Dataset entries
========================================================================

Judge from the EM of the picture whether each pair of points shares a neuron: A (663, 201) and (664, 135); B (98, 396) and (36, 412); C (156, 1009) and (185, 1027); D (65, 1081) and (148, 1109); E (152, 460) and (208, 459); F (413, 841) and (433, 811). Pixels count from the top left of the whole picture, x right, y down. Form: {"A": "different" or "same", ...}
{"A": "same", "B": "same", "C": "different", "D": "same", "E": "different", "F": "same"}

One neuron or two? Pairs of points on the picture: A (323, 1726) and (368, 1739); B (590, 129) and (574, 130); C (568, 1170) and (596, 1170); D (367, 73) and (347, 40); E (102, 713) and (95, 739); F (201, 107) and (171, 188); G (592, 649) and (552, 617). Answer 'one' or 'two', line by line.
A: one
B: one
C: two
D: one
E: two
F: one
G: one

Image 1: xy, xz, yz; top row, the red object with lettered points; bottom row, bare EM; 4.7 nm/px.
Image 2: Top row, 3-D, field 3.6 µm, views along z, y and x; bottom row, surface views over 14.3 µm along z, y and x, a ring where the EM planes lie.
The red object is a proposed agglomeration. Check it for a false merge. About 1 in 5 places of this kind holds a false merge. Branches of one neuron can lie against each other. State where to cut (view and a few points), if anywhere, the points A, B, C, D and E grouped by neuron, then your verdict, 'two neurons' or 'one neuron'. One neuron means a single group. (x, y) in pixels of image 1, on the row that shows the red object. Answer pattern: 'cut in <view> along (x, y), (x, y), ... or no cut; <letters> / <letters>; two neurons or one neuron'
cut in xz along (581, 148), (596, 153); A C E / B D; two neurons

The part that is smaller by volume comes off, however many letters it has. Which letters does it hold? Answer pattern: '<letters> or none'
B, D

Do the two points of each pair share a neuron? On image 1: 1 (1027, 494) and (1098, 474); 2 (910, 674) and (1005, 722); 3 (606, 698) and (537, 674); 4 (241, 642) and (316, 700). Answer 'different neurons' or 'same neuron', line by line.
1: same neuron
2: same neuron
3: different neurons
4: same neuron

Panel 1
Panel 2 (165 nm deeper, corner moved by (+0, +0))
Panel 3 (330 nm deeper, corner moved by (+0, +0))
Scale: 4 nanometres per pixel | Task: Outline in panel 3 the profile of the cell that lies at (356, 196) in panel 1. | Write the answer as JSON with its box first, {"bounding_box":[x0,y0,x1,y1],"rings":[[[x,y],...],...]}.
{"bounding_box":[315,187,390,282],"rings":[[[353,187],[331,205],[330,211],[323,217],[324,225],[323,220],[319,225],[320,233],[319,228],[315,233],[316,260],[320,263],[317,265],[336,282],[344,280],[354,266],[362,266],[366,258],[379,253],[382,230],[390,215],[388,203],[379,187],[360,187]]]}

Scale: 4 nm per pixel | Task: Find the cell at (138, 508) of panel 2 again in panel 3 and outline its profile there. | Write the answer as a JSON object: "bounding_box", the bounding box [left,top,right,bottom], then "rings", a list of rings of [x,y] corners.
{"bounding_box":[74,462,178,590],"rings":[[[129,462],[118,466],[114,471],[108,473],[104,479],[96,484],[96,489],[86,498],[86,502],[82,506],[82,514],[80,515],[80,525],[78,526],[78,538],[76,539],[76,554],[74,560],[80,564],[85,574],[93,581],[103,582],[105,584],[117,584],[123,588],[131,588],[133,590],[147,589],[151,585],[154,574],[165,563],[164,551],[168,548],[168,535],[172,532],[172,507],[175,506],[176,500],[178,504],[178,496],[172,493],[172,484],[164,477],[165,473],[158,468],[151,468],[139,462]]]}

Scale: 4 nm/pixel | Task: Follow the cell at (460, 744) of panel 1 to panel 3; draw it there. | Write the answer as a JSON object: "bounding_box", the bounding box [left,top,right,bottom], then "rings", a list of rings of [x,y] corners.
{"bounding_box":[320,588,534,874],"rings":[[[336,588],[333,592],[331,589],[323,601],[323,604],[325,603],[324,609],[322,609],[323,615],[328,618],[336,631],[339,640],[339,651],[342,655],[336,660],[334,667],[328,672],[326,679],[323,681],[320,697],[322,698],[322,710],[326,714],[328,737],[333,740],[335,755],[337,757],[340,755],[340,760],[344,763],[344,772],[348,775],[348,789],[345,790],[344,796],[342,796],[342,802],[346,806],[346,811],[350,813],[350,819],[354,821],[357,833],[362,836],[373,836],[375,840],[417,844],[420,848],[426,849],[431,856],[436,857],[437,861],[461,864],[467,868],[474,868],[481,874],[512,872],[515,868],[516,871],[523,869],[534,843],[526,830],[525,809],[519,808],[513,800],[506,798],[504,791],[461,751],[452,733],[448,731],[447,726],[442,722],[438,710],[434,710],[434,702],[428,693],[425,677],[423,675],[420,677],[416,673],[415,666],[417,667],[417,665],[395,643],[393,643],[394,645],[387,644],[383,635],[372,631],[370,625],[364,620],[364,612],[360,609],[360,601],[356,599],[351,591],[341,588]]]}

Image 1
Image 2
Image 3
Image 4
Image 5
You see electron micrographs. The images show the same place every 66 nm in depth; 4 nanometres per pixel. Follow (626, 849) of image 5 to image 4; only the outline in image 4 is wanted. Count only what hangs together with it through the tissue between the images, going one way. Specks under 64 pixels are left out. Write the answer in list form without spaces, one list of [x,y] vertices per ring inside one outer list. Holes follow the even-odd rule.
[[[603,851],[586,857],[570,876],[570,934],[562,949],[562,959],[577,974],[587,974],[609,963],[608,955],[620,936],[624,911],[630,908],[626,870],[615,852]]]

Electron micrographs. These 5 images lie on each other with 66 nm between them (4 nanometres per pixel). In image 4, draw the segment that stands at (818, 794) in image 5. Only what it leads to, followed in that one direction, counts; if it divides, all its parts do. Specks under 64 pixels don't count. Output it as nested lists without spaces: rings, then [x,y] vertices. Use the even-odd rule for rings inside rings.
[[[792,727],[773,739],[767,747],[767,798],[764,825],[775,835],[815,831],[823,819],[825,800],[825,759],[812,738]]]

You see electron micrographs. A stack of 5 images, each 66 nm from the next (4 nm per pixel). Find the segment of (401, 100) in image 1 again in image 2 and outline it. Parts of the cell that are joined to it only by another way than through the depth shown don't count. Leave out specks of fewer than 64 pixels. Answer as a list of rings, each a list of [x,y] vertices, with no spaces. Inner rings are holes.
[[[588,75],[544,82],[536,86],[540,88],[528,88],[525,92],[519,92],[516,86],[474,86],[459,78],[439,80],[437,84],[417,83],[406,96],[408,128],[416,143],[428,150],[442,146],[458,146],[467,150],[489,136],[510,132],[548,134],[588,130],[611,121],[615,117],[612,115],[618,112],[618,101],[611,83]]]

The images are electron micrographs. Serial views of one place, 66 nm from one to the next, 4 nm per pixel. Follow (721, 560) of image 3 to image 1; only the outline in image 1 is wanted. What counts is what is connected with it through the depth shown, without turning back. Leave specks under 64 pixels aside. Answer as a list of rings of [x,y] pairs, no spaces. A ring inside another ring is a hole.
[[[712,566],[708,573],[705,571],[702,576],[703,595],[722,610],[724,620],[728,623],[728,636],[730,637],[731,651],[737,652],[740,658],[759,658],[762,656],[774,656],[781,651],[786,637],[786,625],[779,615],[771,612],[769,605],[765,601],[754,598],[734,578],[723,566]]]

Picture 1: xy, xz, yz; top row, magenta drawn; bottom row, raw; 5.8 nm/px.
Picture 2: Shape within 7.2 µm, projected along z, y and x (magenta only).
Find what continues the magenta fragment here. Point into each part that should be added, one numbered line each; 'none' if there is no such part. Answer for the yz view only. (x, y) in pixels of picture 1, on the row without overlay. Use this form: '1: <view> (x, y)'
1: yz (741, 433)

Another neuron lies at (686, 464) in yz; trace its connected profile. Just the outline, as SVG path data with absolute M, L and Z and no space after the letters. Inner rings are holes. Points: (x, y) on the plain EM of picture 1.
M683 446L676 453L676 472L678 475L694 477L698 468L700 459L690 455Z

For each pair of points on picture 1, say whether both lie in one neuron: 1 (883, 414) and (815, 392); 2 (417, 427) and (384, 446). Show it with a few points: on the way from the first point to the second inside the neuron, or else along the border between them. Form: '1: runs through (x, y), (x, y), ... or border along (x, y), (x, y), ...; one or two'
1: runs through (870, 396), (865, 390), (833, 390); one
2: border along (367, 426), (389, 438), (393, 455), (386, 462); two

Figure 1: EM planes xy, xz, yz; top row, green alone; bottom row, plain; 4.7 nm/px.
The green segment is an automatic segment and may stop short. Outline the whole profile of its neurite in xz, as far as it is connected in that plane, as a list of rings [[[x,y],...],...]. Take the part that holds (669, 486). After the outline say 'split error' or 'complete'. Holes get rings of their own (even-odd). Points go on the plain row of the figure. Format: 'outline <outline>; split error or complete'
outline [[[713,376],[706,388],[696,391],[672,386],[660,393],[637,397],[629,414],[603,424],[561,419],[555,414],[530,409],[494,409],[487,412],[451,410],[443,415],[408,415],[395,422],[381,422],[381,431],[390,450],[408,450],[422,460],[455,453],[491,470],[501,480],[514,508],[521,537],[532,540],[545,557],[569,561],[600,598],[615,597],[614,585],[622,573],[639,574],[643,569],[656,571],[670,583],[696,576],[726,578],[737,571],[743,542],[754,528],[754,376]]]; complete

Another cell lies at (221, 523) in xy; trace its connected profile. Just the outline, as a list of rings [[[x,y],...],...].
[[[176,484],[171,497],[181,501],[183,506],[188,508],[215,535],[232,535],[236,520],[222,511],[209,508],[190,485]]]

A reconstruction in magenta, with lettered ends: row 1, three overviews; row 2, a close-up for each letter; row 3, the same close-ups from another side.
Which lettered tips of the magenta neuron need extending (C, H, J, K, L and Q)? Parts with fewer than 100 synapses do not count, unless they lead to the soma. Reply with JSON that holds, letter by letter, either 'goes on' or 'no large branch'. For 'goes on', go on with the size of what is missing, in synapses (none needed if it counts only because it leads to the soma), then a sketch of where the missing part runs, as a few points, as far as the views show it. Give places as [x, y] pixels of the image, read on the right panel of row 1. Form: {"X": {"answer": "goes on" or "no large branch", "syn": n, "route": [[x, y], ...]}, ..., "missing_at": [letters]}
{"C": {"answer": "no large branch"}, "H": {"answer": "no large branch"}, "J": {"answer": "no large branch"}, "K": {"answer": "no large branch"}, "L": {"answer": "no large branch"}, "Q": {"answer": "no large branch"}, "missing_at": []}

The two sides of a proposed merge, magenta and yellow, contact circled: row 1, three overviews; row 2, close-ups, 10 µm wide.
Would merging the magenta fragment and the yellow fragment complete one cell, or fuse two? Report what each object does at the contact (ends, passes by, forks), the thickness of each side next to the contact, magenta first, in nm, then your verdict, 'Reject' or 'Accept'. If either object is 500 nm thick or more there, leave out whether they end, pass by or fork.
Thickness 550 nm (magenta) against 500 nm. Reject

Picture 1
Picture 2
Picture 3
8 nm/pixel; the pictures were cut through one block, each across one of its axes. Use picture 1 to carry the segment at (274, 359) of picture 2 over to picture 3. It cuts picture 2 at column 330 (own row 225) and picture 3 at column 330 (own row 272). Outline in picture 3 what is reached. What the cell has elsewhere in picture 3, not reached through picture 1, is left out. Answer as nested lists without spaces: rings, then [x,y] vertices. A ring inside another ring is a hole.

========================================================================

### Work required
Filter the records down to the lines that contain the string "deeper", and copy those lines.

### Exercise response
Panel 2 (165 nm deeper, corner moved by (+0, +0))
Panel 3 (330 nm deeper, corner moved by (+0, +0))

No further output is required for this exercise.